O árbitro brasileiro Gilberto de Almeida Rego apitou o final do jogo entre França e Argentina seis minutos antes da hora; Brasil e Bolívia jogaram 45 minutos com um equipamento semelhante até que os bolivianos aceitaram trocar; e Argentina e México viram o seu jogo ser arbitrado pelo selecionador da Bolívia, Ulises Saucedo.

Na derradeira final, entre argentinos e uruguaios, tiveram de ser utilizadas duas bolas diferentes, face ao desacordo entre os dois países. A bola argentina foi usada na primeira parte e a alviceleste foi para o intervalo a ganhar 2-1, mas no segundo tempo veio a bola uruguaia e com ela a reviravolta ‘charrua’, vencendo por 4-2 o primeiro título mundial, perante 93 mil pessoas. O jogo ficou ainda marcado pelos receios em torno da segurança, que levaram mesmo o árbitro belga John Langenus a apenas aceitar dirigir o jogo horas antes do seu início. E porque mais vale prevenir do que remediar, terá exigido a presença de um barco no porto caso precisasse de escapar rapidamente.

As primeiras figuras históricas

O argentino Guillermo Stabile foi coroado o melhor marcador do torneio, com oito golos em cinco jogos. Curiosamente, só saltou para a ribalta ao segundo jogo, entrando frente ao México para ocupar a vaga de Manuel Ferreyra, que teve de se ausentar para fazer um exame na faculdade de Direito.

Outro jogador em destaque foi o uruguaio Hector Castro. Um dos heróis do título mundial ‘charrua’, ao apontar o último golo na final com a Argentina, era conhecido como “El Manco”, por não ter a mão direita.

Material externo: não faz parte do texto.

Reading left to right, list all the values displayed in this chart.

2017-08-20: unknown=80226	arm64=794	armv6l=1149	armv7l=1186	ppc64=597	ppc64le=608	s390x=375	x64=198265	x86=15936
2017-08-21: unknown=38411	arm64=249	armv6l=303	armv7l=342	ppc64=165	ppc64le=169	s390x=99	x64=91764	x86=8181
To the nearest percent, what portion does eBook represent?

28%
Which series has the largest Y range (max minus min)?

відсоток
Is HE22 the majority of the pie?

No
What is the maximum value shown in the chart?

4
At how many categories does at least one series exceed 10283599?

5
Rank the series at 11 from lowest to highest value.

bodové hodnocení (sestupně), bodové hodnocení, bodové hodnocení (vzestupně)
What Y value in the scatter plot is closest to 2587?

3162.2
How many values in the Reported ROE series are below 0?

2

Um acidente com uma serra elétrica em criança obrigou à amputação da mão, mas mesmo assim construiu um percurso notável na sua seleção.

2014, o salto brasileiro

Em 2014, o Brasil irá receber em 12 estádios as 32 seleções que se qualificaram em busca de um sonho: a presença no Campeonato do Mundo. A 20ª edição poderá bater muitos recordes no país que é igualmente o recordista de títulos, o pentacampeão Brasil. Sem convites e depois de uma fase de apuramento que se prolongou por mais de dois anos.

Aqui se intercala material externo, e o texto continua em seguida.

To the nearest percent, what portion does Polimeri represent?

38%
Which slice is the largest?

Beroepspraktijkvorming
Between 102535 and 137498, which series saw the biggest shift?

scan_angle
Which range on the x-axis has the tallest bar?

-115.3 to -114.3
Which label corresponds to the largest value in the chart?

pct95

Paralelamente, no meio das diferenças abissais entre 2014 e o ano inaugural de 1930 destaca-se ainda a introdução de meios tecnológicos de auxílio aos árbitros, como é o caso da tecnologia da linha de golo. Tudo em nome de um maior profissionalismo e rigor, noções que o mundo do futebol ainda desconhecia no revolucionário ano de 1930.